14:24:30
I’m sleepless with wet feet drying.
Looking out over the roofscape of chipping paint, antennas,
water tanks and cranes, we saw two flocks of pigeons circling. They drew a
corkscrew from low to high, from dense to barely visible, from two to fused and
then in a split second, they disappeared completely. Somebody had won the
pigeon war and somebody else was probably smacking his forehead in the name of
momentary loss.
Is it not strange to breed pigeons, to live amongst the
infamous aeronaut rats of modern cities, to paint their inner wings red, to
make them bead collars, to stand on roofs circling large wooden sticks,
training them for hours for the mere purpose of stealing someone else’s pigeons
at the risk of having one’s own stolen?
One man’s passion is another man’s bewilderment. Pigeons
aside – for they are quite a beautiful quirk to our city, and their shit has
yet to become a problem soliciting spiky sculptures and window sills – what
bewilders me the most is that in spite of all the passions I have ever called
my own, I have yet to find the one that will salvage me, and of course it will,
from this certain numbness that follows me around like a stray dog that finds
something in me to feed on.
And looking around, piercing as deeply as I can, I see that
I’m not alone in this predicament.

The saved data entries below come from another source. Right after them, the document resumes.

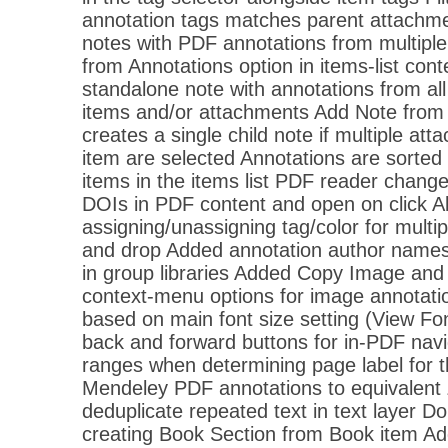
annotation tags matches parent attachme
notes with PDF annotations from multipl
from Annotations option in items-list con
standalone note with annotations from all
items and/or attachments Add Note from
creates a single child note if multiple at
item are selected Annotations are sorted 
items in the items list PDF reader chan
DOIs in PDF content and open on click A
assigning/unassigning tag/color for multip
and drop Added annotation author names t
in group libraries Added Copy Image an
context-menu options for image annotatio
based on main font size setting (View F
back and forward buttons for in-PDF nav
ranges when determining page label for 
Mendeley PDF annotations to equivalent 
deduplicate repeated text in text layer D
creating Book Section from Book item A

Have people always been this way, morally
adrift, ardently astray? We do a little bit of this, a little bit of that, a
dabble here, a dally there, johns, jacks and marys of all trades, masters of
none, masters of sidewalks, intake and launch parties. I mean really, how can I
sustain a passion if I keep it strapped to the backseat while I drive from one
worthless distraction to the other? I think it’s time to start placing the
building blocks towards something constructive, time to empty the boxes of
dusty memories, time to stretch the mind to new limits, time to work the mind
and plant new seeds in it, time to carve meaning into every gesture and
decision, time to start making sense to myself first before others, or just a
time to do while I am still sane.
There come the pigeons again, flickering little eyelids of
white, black and brown, winking to the perched single cooers who join in and split
at their ease. The flock turns and then splits into two, seven beneath the long
nose of the crane, seven above, so playful for a scatter of pea-sized brains.
Their rhythmic motion has an allure of a campfire; I could watch them for
hours, buuuut, that’s a distraction I can keep for another day, when I wake up
early enough to not look up in surprise and wonder where the day has gone to.